Фрагмент текста ->
+ + +

Сотрудники СК выносят личные вещи Алексея Навального, изъятые в ходе обыска. Фото: Рамиль Ситдиков / РИА Новости
Сотрудники Следственного комитета под разными предлогами регулярно приходят с обысками к политическим активистам — для многих это уже стало рутиной. «Медиазона» решила присмотреться к этому типу давления — бесконечным изматывающим обыскам с изъятием техники, которую потом очень сложно вернуть.
«Ну че там, все перевернули? Убираться-то будете после этого? Можете оплатить уборщицу за счет Следственного комитета!» — шутила муниципальный депутат Юлия Галямина, стоя под дверью собственной квартиры во время обыска 9 июля. В квартире был ее 19-летний сын с астмой, но внутрь Галямину не пустили.
Рано утром в этот день следователи центрального аппарата Следственного комитета решили провести обыски по «делу ЮКОСа». Поскольку Михаил Ходорковский уже много лет живет за границей, следователи регулярно приходят к сотрудникам созданных им организаций — например, к координаторам «Открытой России» и в редакцию «МБХ медиа». На этот раз обыски были не только в Москве — следователи прилетели в Томск, где живет юрист «Правозащиты Открытки» Алексей Прянишников.
Пока все утро Прянишников искал адвокатов на обыски у коллег в Москве, кто-то позвонил ему в домофон и попросил передвинуть припаркованную во дворе дома машину, чтобы что-то разгрузить.
«У нас во дворе реально довольно часто просят об этом, — рассказывал Прянишников в своем фейсбуке. — Вышел — понял, что мне ********* [наврали], так как внешний вид фургона и людей, сидевших в нем, никак не подразумевали работу с грузами. А тут еще со стороны входа во двор бежит мужчина в штатском с портфелем и красной ксивой в сопровождении нескольких спецназовцев в камуфляже песчаного цвета, экипированных для ведения боев на линии фронта».
Во время обыска у юриста и членов его семьи изъяли большое количество техники, вплоть до старых мобильных телефонов, которые юрист хранил «на память». «То есть то, что изъяли у меня, это одно, а у всех остальных изъяли… Там у бывшей тещи зачем-то забрали мобильный телефон. У троих моих детей изъяли мобильные телефоны, планшеты, ноутбуки, которые я им приобретал для учебы, в том числе», — говорит Прянишников.

+ + +

Задание ->
В какой город, судя по фрагменту, прилетели следователи, чтобы провести обыски не только в Москве?

Исходные данные ->

+ + +

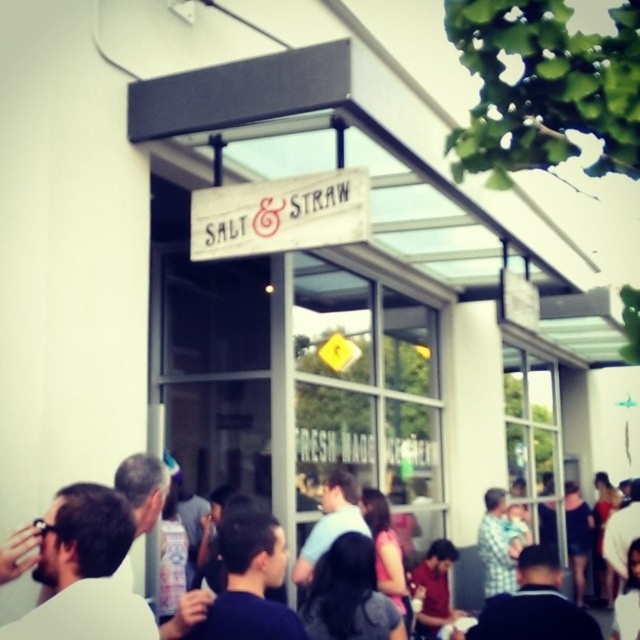
Question: Among these objects, which one is farthest from the camera?

Choices:
 (A) white wood sign at center
 (B) dark blue shirt at center

Answer: (A)

Question: Can you confirm if white wood sign at center is thinner than dark blue shirt at center?

Choices:
 (A) yes
 (B) no

Answer: (B)

Question: Does white wood sign at center lie in front of dark blue shirt at center?

Choices:
 (A) yes
 (B) no

Answer: (B)

Question: Which point is farther from the camera taking this photo?

Choices:
 (A) (257, 184)
 (B) (3, 573)

Answer: (A)

Question: Which of the following is the closest to the observer?

Choices:
 (A) (230, 189)
 (B) (188, 604)

Answer: (B)

Question: Is white wood sign at center smaller than dark blue shirt at center?

Choices:
 (A) yes
 (B) no

Answer: (B)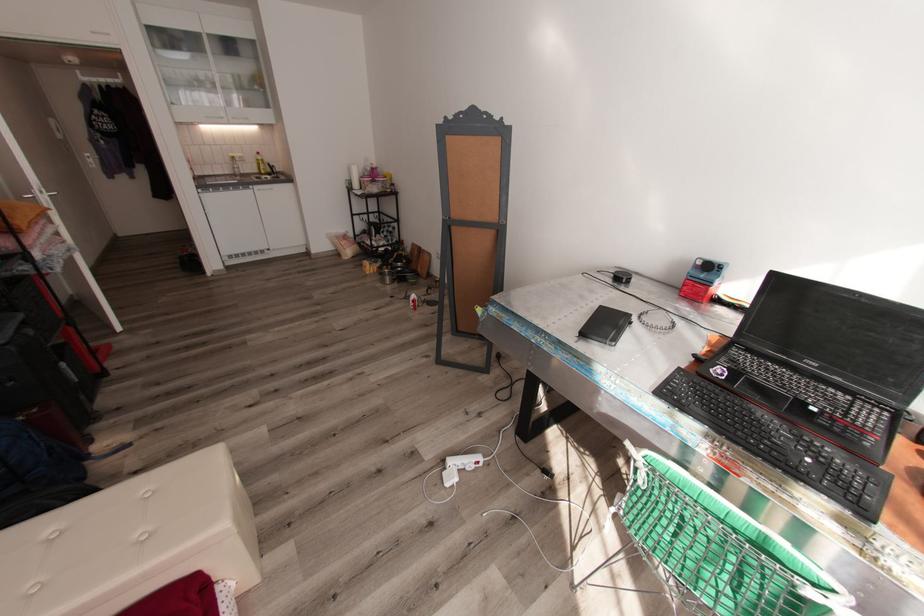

+ + +

Ответ ->
В Томск.